**Task to complete**
Decide whether each statement below agrees with the webinar report. For each, answer yes or no and quote the words of the report that settle it. (a) The Faculty of Law hosted the webinar on 7 October 2020. (b) All Rise: A Judicial Memoir is Moseneke's first book. (c) Moseneke donated copies of the book as prizes to first-year students.

**Passage to read**
^^^^^^^^
With a legal career spanning several decades, former Deputy Justice Dikgang Moseneke painted a picture of the country's legal and political landscape pre- and post-1994 during a webinar session hosted by the Faculty of Law on 7 October 2020. The webinar discussed his new book, All Rise: A Judicial Memoir. The event attracted staff, students, and members of the public who were keen to hear Moseneke – a member of the team that drafted the country’s interim constitution. 

This is his second book, covering his years on the bench, with particular focus on his 15-year term as a judge in South Africa's Constitutional Court, where he rose to the position of Deputy Chief Justice.

Justice Moseneke said his book talks about the political and legal revolution that took place in 1994 when the country moved from a common law jurisdiction to a constitutional jurisdiction. 

"When the constitution came, it made many remarkable changes, and the first of those was to superimpose the constitution on the law that existed at the time. By making the constitution supreme, the message was clear that everything else would have to fall in line with the values of the constitution, and those values were global values around freedom, democracy, equal worth of people," he said. 

He said his multi-layered book is an account of the country's political and legal transition for young people in South Africa and the rest of the continent. 

An ethical framework for the judicial function

"The first of these is just a historical account. What happened, particularly from 1994 to now. The second thing was to say what kind of transition was necessary from the common law jurisdiction to a constitutional jurisdiction, and what was the tensions that emerged, the competing claims for legitimacy; I make it quite clear that the constitution is the most important source of law that we have set in place since 1994. The third layer is telling tales of how the high courts are working, how magistrates’ courts work, how judges are appointed, how they end their service, what they are permitted to do and not to do, and therefore the ethical framework for the judicial function both at magistracy level and at the level of the high courts."

Justice Moseneke donated copies of the book to the faculty as prizes for academic excellence to senior LLB and LLM students. 

" I hope that having read and studied the themes, many people will accept that it is time for all of our excellent people to rise, to find their voice, to find their entitlement, for instance, to demand accountability, openness, good governance, democratic practice, hard work, honesty, and all those wonderful values which go together with our liberation struggle," he said.
^^^^^^^^
**Dataset extract**
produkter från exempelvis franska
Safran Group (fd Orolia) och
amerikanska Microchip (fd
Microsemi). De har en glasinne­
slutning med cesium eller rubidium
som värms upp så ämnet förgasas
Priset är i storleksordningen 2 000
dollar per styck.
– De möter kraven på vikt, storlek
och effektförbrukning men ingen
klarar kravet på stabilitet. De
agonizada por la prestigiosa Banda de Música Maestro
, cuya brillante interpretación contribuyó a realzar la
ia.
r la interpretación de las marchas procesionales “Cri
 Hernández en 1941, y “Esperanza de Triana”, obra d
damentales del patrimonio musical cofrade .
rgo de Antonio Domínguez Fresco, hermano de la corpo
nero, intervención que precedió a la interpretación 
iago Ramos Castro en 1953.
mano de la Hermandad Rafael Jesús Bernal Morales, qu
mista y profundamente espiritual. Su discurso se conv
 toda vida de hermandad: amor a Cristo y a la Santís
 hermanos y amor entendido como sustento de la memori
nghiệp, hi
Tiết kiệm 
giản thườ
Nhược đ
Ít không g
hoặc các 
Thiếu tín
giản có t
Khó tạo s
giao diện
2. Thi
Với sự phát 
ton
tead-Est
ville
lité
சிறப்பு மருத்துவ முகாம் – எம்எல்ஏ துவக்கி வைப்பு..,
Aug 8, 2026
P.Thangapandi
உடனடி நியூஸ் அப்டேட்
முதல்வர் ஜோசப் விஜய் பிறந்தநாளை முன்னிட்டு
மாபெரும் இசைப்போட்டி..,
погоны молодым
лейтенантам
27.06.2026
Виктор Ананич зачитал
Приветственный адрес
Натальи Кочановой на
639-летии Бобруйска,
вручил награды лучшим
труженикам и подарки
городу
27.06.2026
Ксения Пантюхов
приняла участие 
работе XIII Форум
^^^^^^^^
**Task output**
(a) Yes: "hosted by the Faculty of Law on 7 October 2020"
(b) No: "This is his second book"
(c) No: "as prizes for academic excellence to senior LLB and LLM students"